Comme dans la plupart des romans d'Anne Gavalda, des personnages cabossés vont être sauvés par une belle rencontre. Sauf qu'ici l'héroïne est encore plus cabossée que d'habitude… Elle vit dans le "quart monde", le vrai. Billie est la narratrice et sa voix exprime la colère lorsqu'elle parle du milieu dans lequel elle a grandi. L'auteur n'est pas démago pour un sou. Il n'y a pas de recherche d'excuse pour justifier l'indifférence de certains parents envers leurs enfants, l'absence d'amour, de tendresse, la brutalité. Anna Gavalda montre qu'échapper à la reproduction sociale est un exploit. La misère entraîne la misère… et comment s'en sortir quand on a grandit avec l'idée qu'on n'existait pas, qu'on ne valait rien?
L'auteure ancre son roman dans une réalité sociale pas édulcorée, loin de là. Mais, comme cela doit aussi arriver dans la vraie vie, pas très souvent certes, l'auteure sauve sa petite héroïne. Elle la dote d'un sacré tempérament, d'une vraie intelligence et elle place Franck sur sa route…   Franck qui a autant besoin d'elle qu'elle de lui. Ces deux-là vont se sauver la vie. Tout n'est pas rose, tout n'est pas simple. Franck n'a pas de baguette magique. Billie chute, se relève, rechute, renonce, espère à nouveau. Elle ne sera jamais guérie car on ne guérit pas d'une enfance comme la sienne, mais Billie bricole et invente des pansements bien efficaces.
C'est un très beau roman, dur et tendre, drôle et triste.

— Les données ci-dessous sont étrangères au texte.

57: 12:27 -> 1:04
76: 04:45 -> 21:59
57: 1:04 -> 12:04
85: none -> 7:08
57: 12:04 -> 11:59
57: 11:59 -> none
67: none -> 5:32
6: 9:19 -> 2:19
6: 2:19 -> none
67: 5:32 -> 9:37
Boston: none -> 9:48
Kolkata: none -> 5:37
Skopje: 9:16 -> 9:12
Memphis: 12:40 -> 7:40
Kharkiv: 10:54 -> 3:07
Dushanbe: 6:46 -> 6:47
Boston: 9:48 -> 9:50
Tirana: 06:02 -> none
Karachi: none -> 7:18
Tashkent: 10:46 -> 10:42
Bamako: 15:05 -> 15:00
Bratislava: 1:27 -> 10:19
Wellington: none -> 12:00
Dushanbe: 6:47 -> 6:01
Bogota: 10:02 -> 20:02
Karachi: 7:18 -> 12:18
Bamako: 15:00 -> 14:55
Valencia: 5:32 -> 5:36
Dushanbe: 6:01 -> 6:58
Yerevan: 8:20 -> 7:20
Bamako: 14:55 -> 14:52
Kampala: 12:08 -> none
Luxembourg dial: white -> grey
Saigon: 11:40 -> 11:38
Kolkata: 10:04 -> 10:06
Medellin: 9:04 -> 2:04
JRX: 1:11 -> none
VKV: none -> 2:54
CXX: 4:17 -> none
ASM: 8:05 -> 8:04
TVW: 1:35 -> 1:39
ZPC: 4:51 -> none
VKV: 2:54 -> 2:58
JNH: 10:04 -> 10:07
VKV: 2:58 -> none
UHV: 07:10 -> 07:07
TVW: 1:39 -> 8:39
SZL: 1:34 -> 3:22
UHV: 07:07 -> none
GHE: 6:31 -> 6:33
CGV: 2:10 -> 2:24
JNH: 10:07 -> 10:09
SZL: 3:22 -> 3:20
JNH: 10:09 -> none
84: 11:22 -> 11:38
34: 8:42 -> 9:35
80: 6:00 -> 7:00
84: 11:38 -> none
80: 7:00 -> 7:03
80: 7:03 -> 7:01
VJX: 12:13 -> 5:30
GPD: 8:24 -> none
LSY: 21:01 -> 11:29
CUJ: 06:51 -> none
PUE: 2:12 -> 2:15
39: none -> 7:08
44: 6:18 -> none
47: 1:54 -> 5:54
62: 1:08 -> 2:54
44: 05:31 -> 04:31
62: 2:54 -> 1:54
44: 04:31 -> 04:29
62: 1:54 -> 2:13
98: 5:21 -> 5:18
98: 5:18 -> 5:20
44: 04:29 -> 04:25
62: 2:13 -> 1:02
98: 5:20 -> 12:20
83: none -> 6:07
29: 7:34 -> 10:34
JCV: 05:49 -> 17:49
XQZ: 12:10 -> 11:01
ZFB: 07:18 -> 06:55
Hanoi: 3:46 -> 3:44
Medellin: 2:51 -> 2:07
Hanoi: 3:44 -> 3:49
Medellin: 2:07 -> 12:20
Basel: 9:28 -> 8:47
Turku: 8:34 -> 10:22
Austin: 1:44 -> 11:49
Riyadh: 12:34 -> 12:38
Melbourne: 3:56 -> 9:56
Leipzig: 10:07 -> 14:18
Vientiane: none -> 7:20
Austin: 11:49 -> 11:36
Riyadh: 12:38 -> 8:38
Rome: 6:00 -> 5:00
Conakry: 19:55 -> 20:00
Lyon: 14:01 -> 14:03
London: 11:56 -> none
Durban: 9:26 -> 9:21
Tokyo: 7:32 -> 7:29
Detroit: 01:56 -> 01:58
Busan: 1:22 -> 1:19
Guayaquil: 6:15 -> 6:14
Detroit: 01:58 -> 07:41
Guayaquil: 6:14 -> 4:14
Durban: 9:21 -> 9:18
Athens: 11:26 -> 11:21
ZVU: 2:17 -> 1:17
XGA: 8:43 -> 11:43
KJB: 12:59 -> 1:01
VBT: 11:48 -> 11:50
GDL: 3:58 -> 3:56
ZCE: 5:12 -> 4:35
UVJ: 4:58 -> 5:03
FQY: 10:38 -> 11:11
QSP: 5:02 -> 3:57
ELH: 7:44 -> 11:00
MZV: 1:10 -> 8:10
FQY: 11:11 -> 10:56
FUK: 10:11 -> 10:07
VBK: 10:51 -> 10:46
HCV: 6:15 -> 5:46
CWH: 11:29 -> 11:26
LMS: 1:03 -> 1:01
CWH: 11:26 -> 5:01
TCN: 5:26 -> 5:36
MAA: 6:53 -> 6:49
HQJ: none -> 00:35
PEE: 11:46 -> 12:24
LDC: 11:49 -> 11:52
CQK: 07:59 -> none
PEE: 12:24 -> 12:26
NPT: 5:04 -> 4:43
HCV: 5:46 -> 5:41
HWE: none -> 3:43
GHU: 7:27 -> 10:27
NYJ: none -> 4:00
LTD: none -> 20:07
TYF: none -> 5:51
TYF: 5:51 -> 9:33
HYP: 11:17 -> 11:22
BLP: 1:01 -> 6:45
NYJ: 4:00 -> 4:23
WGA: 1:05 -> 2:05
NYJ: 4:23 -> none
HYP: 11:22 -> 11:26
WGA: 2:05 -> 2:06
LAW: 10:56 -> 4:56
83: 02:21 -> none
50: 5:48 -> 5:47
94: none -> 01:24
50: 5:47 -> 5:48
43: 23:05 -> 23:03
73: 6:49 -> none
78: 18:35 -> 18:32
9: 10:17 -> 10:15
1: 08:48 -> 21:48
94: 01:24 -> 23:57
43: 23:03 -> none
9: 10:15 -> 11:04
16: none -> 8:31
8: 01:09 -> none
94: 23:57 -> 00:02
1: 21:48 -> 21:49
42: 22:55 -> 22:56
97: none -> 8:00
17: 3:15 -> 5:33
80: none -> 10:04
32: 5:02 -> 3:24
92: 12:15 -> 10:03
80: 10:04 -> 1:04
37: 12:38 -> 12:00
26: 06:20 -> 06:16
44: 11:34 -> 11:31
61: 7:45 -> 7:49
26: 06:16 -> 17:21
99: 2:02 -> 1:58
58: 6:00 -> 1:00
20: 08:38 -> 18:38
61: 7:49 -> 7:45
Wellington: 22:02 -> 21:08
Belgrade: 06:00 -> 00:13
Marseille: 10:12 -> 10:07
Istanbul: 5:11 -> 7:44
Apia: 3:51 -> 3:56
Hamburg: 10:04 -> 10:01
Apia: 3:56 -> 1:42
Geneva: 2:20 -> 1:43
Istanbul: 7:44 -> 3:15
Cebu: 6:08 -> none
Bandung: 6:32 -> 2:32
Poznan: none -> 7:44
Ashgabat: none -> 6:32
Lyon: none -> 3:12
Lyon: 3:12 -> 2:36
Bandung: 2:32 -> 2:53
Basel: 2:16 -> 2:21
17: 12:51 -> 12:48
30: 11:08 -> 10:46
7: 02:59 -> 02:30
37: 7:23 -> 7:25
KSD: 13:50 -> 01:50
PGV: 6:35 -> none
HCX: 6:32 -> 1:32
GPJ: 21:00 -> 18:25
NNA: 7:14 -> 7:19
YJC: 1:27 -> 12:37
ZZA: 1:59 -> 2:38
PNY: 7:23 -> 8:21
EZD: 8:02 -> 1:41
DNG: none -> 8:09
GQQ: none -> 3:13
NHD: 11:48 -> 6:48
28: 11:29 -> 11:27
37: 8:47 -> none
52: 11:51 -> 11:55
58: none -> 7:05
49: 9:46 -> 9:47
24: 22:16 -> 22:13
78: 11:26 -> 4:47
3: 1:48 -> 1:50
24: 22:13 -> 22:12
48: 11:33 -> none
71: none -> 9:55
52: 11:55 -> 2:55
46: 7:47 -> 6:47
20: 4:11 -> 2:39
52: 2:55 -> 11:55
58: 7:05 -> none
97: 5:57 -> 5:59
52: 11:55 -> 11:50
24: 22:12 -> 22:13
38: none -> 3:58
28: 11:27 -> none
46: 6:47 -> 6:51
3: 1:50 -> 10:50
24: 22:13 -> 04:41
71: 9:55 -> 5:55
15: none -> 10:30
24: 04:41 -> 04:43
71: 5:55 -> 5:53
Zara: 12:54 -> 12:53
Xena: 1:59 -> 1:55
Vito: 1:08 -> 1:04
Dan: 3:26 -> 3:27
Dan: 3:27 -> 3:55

Anna Gavalda invente une langue à son héroine, une langue malhabile, à la fois crue, imagée et poétique.Une langue qui exprime tour à tour la colère, le désespoir et l'espoir, la honte, l'amour, l'admiration, la souffrance.
Anna Gavalda donne vie à un beau brin de fille, une "princesse à l'enfance fracassée qui se fraye un chemin dans la vie avec un fusil de chasse dans une main et On ne badine pas avec l'amour dans l'autre".
Ne pas hésiter à l'offrir aux jeunes lecteurs/lectrices, à partir de 14 ans.

Billie, d'Anna Gavalda, Le Dilettante, octobre 2013, 

1 commentaire:

  1. C'est vrai que la couverture ne donne pas envie!!! Merci pour la critique, j'hésitais à l'acheter.